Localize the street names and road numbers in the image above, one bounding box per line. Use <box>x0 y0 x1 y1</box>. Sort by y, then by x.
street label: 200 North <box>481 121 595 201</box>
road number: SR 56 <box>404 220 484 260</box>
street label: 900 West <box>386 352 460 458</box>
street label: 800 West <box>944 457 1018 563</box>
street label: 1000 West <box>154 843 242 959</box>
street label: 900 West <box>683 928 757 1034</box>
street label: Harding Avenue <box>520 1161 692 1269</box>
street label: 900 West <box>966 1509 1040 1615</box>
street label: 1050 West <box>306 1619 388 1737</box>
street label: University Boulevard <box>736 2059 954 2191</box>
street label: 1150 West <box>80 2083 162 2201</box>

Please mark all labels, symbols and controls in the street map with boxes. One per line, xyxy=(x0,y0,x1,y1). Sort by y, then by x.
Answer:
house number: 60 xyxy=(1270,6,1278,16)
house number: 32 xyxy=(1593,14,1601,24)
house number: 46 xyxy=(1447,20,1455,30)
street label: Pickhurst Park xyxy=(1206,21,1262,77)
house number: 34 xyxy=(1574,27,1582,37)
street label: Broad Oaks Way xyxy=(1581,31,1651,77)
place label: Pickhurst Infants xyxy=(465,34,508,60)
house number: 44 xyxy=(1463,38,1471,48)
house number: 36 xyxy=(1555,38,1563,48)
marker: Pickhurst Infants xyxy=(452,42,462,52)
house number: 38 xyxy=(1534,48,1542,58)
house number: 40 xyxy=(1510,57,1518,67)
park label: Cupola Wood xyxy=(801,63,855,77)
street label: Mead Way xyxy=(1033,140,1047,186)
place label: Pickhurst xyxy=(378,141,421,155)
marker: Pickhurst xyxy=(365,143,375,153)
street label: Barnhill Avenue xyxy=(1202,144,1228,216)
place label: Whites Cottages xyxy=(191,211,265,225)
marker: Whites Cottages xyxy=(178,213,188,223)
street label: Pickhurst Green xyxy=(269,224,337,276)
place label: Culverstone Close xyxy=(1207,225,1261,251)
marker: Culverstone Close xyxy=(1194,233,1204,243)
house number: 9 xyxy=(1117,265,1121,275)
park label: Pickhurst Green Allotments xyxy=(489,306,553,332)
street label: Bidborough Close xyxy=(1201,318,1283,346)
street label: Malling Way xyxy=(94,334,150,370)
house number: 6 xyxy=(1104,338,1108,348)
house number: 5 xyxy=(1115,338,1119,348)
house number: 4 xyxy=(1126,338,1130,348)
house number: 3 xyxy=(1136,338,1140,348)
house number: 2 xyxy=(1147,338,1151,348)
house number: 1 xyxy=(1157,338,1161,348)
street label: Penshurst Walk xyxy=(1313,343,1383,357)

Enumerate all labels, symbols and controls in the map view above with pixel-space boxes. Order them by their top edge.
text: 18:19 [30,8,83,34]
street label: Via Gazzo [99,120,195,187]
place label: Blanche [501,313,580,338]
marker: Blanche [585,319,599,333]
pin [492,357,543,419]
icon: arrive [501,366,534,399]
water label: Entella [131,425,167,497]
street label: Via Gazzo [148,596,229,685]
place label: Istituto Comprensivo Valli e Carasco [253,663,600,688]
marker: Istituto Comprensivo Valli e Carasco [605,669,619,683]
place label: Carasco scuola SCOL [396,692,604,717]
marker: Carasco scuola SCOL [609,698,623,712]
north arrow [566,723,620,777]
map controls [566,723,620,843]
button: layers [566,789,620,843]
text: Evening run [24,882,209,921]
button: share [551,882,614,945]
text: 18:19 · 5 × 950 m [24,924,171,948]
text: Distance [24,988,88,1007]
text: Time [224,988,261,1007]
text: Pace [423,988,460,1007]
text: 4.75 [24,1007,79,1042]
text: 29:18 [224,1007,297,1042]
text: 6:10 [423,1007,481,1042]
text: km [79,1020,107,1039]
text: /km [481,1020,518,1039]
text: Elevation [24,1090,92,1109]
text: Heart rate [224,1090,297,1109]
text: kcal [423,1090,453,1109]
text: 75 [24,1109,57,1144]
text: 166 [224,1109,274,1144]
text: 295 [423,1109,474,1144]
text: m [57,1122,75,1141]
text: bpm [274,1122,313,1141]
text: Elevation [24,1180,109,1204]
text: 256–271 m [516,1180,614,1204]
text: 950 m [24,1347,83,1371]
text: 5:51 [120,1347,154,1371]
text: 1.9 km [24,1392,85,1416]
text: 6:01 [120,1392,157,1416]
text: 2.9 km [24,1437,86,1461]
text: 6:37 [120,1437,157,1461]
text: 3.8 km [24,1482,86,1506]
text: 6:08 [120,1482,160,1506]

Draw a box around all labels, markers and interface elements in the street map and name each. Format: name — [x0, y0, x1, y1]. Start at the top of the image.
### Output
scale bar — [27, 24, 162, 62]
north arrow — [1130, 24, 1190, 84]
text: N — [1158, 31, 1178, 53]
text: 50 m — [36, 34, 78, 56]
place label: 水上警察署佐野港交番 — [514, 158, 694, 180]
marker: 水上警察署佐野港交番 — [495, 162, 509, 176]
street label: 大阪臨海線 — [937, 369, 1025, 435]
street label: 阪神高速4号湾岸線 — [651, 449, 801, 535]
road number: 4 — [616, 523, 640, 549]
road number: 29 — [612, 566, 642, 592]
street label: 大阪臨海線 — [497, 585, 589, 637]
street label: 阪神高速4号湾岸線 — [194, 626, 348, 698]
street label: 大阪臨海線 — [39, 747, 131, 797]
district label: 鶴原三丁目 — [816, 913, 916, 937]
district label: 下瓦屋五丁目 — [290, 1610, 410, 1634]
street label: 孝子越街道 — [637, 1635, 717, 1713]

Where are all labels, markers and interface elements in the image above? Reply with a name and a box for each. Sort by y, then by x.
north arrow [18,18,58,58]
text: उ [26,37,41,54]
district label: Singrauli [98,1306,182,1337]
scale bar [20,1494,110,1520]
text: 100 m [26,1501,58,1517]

= = = =

**TO DO**. Quote every record above exactly.

**EXERCISE SOLUTION**.
Localize the street names and road numbers in the image above, one bounding box per line. Use <box>x0 y0 x1 y1</box>. Sort by y, then by x.
street label: 200 North <box>481 121 595 201</box>
road number: SR 56 <box>404 220 484 260</box>
street label: 900 West <box>386 352 460 458</box>
street label: 800 West <box>944 457 1018 563</box>
street label: 1000 West <box>154 843 242 959</box>
street label: 900 West <box>683 928 757 1034</box>
street label: Harding Avenue <box>520 1161 692 1269</box>
street label: 900 West <box>966 1509 1040 1615</box>
street label: 1050 West <box>306 1619 388 1737</box>
street label: University Boulevard <box>736 2059 954 2191</box>
street label: 1150 West <box>80 2083 162 2201</box>

Please mark all labels, symbols and controls in the street map with boxes. One per line, xyxy=(x0,y0,x1,y1). Sort by y, then by x.
Answer:
house number: 60 xyxy=(1270,6,1278,16)
house number: 32 xyxy=(1593,14,1601,24)
house number: 46 xyxy=(1447,20,1455,30)
street label: Pickhurst Park xyxy=(1206,21,1262,77)
house number: 34 xyxy=(1574,27,1582,37)
street label: Broad Oaks Way xyxy=(1581,31,1651,77)
place label: Pickhurst Infants xyxy=(465,34,508,60)
house number: 44 xyxy=(1463,38,1471,48)
house number: 36 xyxy=(1555,38,1563,48)
marker: Pickhurst Infants xyxy=(452,42,462,52)
house number: 38 xyxy=(1534,48,1542,58)
house number: 40 xyxy=(1510,57,1518,67)
park label: Cupola Wood xyxy=(801,63,855,77)
street label: Mead Way xyxy=(1033,140,1047,186)
place label: Pickhurst xyxy=(378,141,421,155)
marker: Pickhurst xyxy=(365,143,375,153)
street label: Barnhill Avenue xyxy=(1202,144,1228,216)
place label: Whites Cottages xyxy=(191,211,265,225)
marker: Whites Cottages xyxy=(178,213,188,223)
street label: Pickhurst Green xyxy=(269,224,337,276)
place label: Culverstone Close xyxy=(1207,225,1261,251)
marker: Culverstone Close xyxy=(1194,233,1204,243)
house number: 9 xyxy=(1117,265,1121,275)
park label: Pickhurst Green Allotments xyxy=(489,306,553,332)
street label: Bidborough Close xyxy=(1201,318,1283,346)
street label: Malling Way xyxy=(94,334,150,370)
house number: 6 xyxy=(1104,338,1108,348)
house number: 5 xyxy=(1115,338,1119,348)
house number: 4 xyxy=(1126,338,1130,348)
house number: 3 xyxy=(1136,338,1140,348)
house number: 2 xyxy=(1147,338,1151,348)
house number: 1 xyxy=(1157,338,1161,348)
street label: Penshurst Walk xyxy=(1313,343,1383,357)

Enumerate all labels, symbols and controls in the map view above with pixel-space boxes. Order them by their top edge.
text: 18:19 [30,8,83,34]
street label: Via Gazzo [99,120,195,187]
place label: Blanche [501,313,580,338]
marker: Blanche [585,319,599,333]
pin [492,357,543,419]
icon: arrive [501,366,534,399]
water label: Entella [131,425,167,497]
street label: Via Gazzo [148,596,229,685]
place label: Istituto Comprensivo Valli e Carasco [253,663,600,688]
marker: Istituto Comprensivo Valli e Carasco [605,669,619,683]
place label: Carasco scuola SCOL [396,692,604,717]
marker: Carasco scuola SCOL [609,698,623,712]
north arrow [566,723,620,777]
map controls [566,723,620,843]
button: layers [566,789,620,843]
text: Evening run [24,882,209,921]
button: share [551,882,614,945]
text: 18:19 · 5 × 950 m [24,924,171,948]
text: Distance [24,988,88,1007]
text: Time [224,988,261,1007]
text: Pace [423,988,460,1007]
text: 4.75 [24,1007,79,1042]
text: 29:18 [224,1007,297,1042]
text: 6:10 [423,1007,481,1042]
text: km [79,1020,107,1039]
text: /km [481,1020,518,1039]
text: Elevation [24,1090,92,1109]
text: Heart rate [224,1090,297,1109]
text: kcal [423,1090,453,1109]
text: 75 [24,1109,57,1144]
text: 166 [224,1109,274,1144]
text: 295 [423,1109,474,1144]
text: m [57,1122,75,1141]
text: bpm [274,1122,313,1141]
text: Elevation [24,1180,109,1204]
text: 256–271 m [516,1180,614,1204]
text: 950 m [24,1347,83,1371]
text: 5:51 [120,1347,154,1371]
text: 1.9 km [24,1392,85,1416]
text: 6:01 [120,1392,157,1416]
text: 2.9 km [24,1437,86,1461]
text: 6:37 [120,1437,157,1461]
text: 3.8 km [24,1482,86,1506]
text: 6:08 [120,1482,160,1506]

Draw a box around all labels, markers and interface elements in the street map and name each. Format: name — [x0, y0, x1, y1]. Start at the top of the image.
### Output
scale bar — [27, 24, 162, 62]
north arrow — [1130, 24, 1190, 84]
text: N — [1158, 31, 1178, 53]
text: 50 m — [36, 34, 78, 56]
place label: 水上警察署佐野港交番 — [514, 158, 694, 180]
marker: 水上警察署佐野港交番 — [495, 162, 509, 176]
street label: 大阪臨海線 — [937, 369, 1025, 435]
street label: 阪神高速4号湾岸線 — [651, 449, 801, 535]
road number: 4 — [616, 523, 640, 549]
road number: 29 — [612, 566, 642, 592]
street label: 大阪臨海線 — [497, 585, 589, 637]
street label: 阪神高速4号湾岸線 — [194, 626, 348, 698]
street label: 大阪臨海線 — [39, 747, 131, 797]
district label: 鶴原三丁目 — [816, 913, 916, 937]
district label: 下瓦屋五丁目 — [290, 1610, 410, 1634]
street label: 孝子越街道 — [637, 1635, 717, 1713]

Where are all labels, markers and interface elements in the image above? Reply with a name and a box for each. Sort by y, then by x.
north arrow [18,18,58,58]
text: उ [26,37,41,54]
district label: Singrauli [98,1306,182,1337]
scale bar [20,1494,110,1520]
text: 100 m [26,1501,58,1517]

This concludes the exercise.